HongFangLaw ~ Chinese IP Law Updates ~ n’ 54
16 April 2018
A Brief Analysis of the “JIAO GE YA ZI” Case
Second-instance court: “JIAO GE YA ZI” (“order a duck”) shall not be interpreted beyond its literal meaning
First-instance judgment: No. (2017) J73XC2359
Second-instance judgment: No. (2017) JXZ3393
Appellant (plaintiff at first instance): Beijing Wei Mei Qu Xiang Catering Management Co., Ltd.
Appellee (defendant at first instance): Trademark Review and Adjudication Board (TRAB) of State Administration for Industry and Commerce (SAIC)
In September 2014, Beijing Wei Mei Qu Xiang Catering Management Co., Ltd. (“WMQX Co.”) was established. 2 months later, it filed for registration of the trademark “JIAO GE YA ZI” with the China Trademark Office (CTMO) who subsequently issued a notice of its decision to reject the application in April 2016. WMQX Co. attempted an appeal for review but failed to get its trademark through, and eventually brought the case to the Beijing Higher People’s Court.
CTMO & TRAB:
“JIAO GE YA ZI” has vulgar implications prone to cause bad social influence.

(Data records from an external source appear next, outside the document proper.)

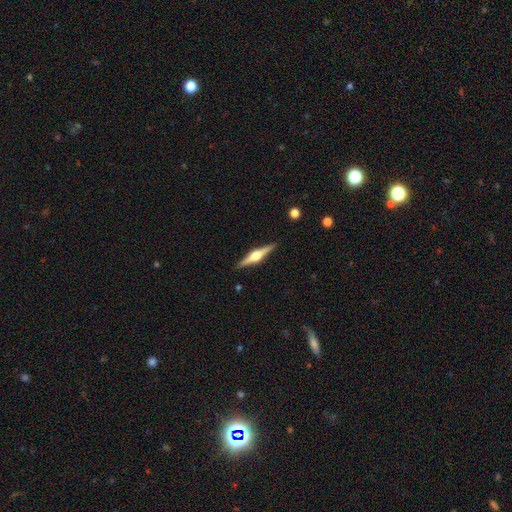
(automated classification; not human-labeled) A featured or disk galaxy (79%) viewed edge-on (98%) with a rounded central bulge (94%).

Vote fractions:
- Smooth or featured? featured or disk: 79% / smooth: 16% / star or artifact: 5%
- Edge-on disk? yes: 98% / no: 2%
- Edge-on bulge? rounded: 94% / boxy: 4% / none: 2%
- Merging? none: 91% / minor disturbance: 7% / major disturbance: 1% / merger: 1%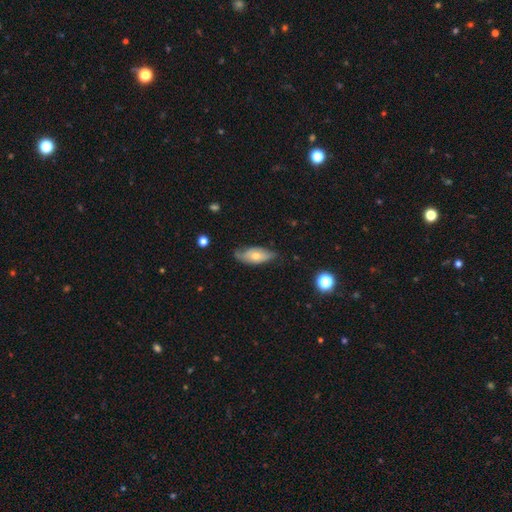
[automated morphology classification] Smooth or featured?
  - smooth: 48% *
  - featured or disk: 45%
  - star or artifact: 7%
Merging?
  - none: 61% *
  - minor disturbance: 31%
  - major disturbance: 7%
  - merger: 2%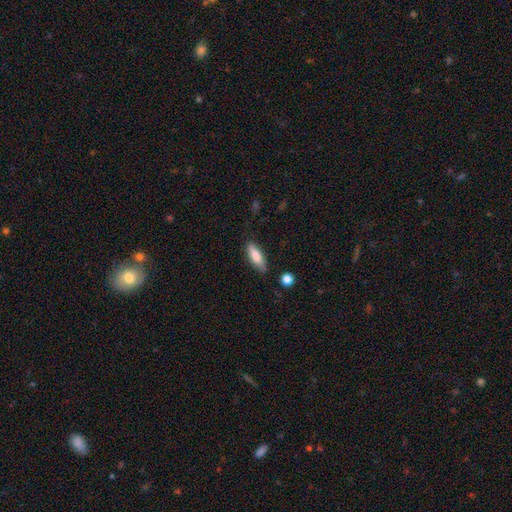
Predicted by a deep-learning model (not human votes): smooth_or_featured: smooth (p=0.78) [alt: featured or disk p=0.16]
how_rounded: in between (p=0.51) [alt: cigar-shaped p=0.47]
merging: none (p=0.78) [alt: minor disturbance p=0.16]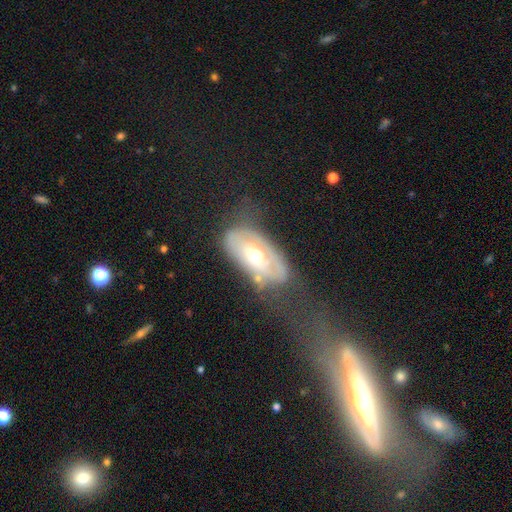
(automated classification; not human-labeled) featured or disk 64%, smooth 29%, star or artifact 7%. Down the decision tree: edge-on disk — no (88%); bar — no (77%); spiral arms — no (54%); bulge size — moderate (74%); merging — none (45%).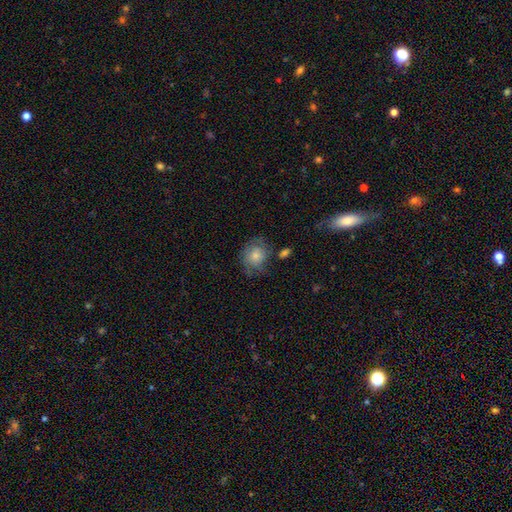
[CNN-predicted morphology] smooth 66%, featured or disk 26%, star or artifact 8%. Down the decision tree: how rounded — round (68%); merging — none (57%).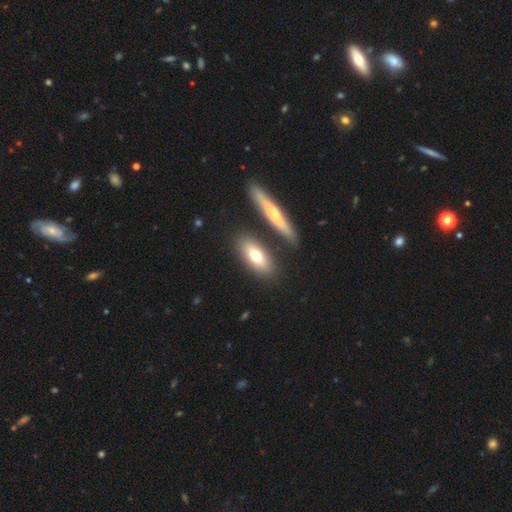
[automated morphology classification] smooth-or-featured: smooth: 69% | featured or disk: 25% | star or artifact: 7%
  how-rounded: in between: 75% | cigar-shaped: 20% | round: 4%
  merging: none: 78% | minor disturbance: 10% | merger: 9% | major disturbance: 3%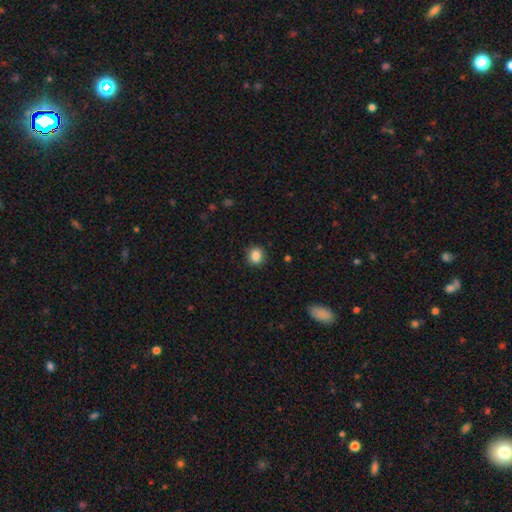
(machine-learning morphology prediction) Smooth or featured? smooth (86%)
How rounded? round (73%)
Merging? none (87%)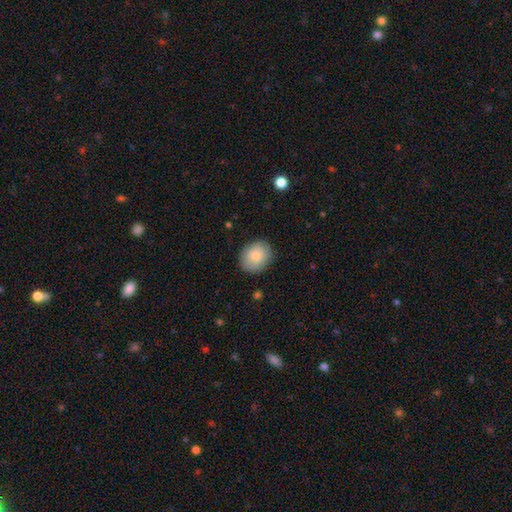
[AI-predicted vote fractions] smooth_or_featured: smooth (p=0.82) [alt: featured or disk p=0.11]
how_rounded: round (p=0.59) [alt: in between p=0.40]
merging: none (p=0.83) [alt: minor disturbance p=0.13]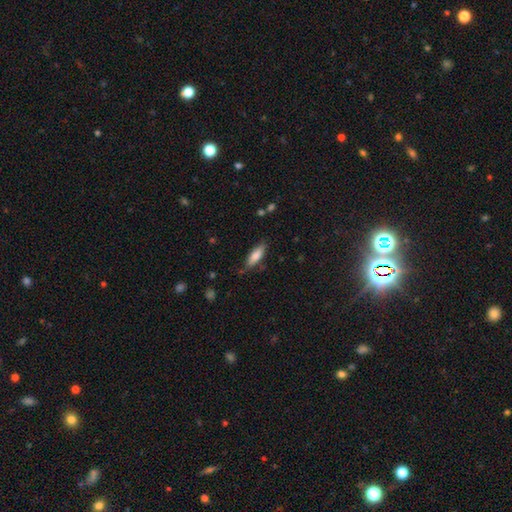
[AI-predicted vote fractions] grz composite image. It shows a smooth galaxy with no disk features (79%) that is in between round and cigar-shaped (55%). Merging: none (77%).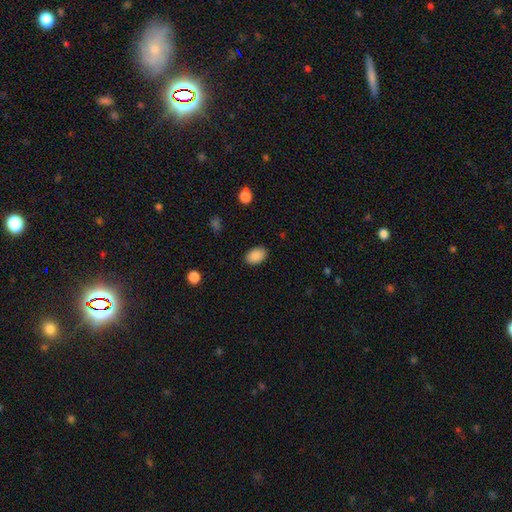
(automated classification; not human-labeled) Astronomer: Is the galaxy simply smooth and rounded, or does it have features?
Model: smooth — 89%.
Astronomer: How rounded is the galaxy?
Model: in between — 85%.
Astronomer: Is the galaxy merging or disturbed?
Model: none — 87%.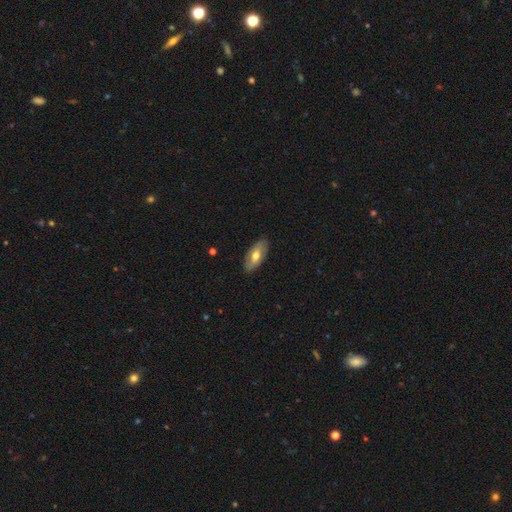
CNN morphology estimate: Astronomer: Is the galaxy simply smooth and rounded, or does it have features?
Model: smooth — 60%.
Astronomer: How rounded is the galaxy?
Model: in between — 87%.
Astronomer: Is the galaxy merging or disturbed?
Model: none — 87%.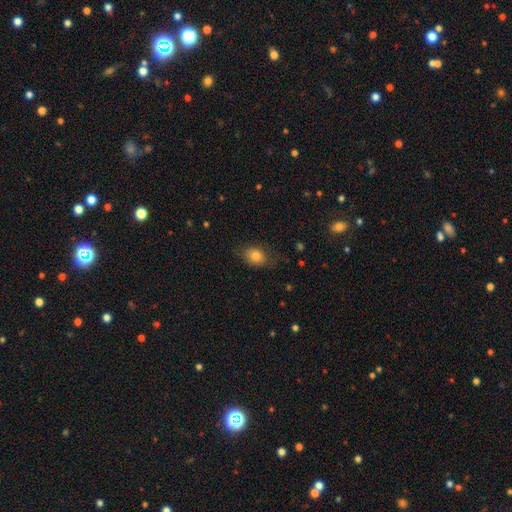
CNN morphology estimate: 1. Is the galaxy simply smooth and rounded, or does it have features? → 80% smooth, 11% featured or disk, 9% star or artifact.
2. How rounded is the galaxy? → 68% in between, 31% round, 1% cigar-shaped.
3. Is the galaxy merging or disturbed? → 71% none, 22% minor disturbance, 6% major disturbance, 1% merger.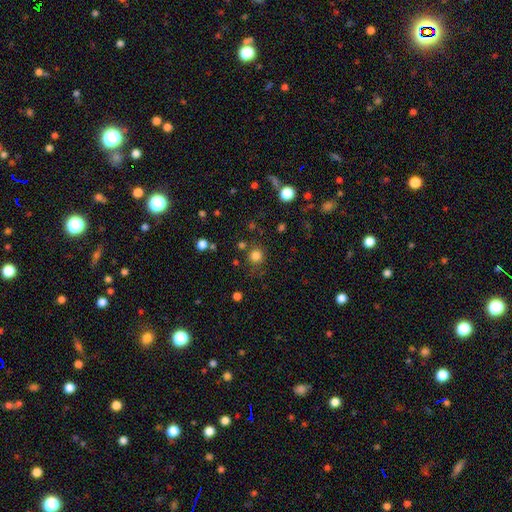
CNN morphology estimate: Smooth or featured? smooth (81%)
How rounded? round (91%)
Merging? none (80%)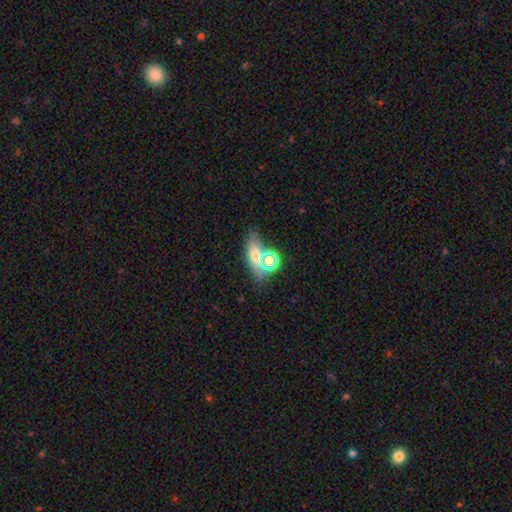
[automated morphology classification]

The trademark in dispute comprises the text “JIAO GE YA ZI” and a cartoon of a duck. Generally, “YA ZI” refers to a domestic bird but is also used to address “male prostitutes” in subcultural contexts. The latter interpretation has no place in mainstream cultures and values and thus is not allowed to be spread as a trademark. Combined with the designated services “bar services; accommodation bureaux [hotels, boarding houses]” etc. in the application, the words “JIAO GE YA ZI”, which means “order a duck (male sexual worker)”, is expected to further associate the trademark with the inappropriate perception among the relevant public, thereby giving rise to ill effects in the society.
Second-instance court with an opposite opinion:
The public usually perceives “YA ZI (duck)” in general terms. Therefore, it is quite unlikely that consumers will overly interpret “JIAO GE YA ZI” under normal circumstances. The lower court’s understanding of the trademark as low-class does not necessarily represent the public’s thinking. In summary, there will not be adverse influence caused by the registration and use of the trademark in question with its designated services.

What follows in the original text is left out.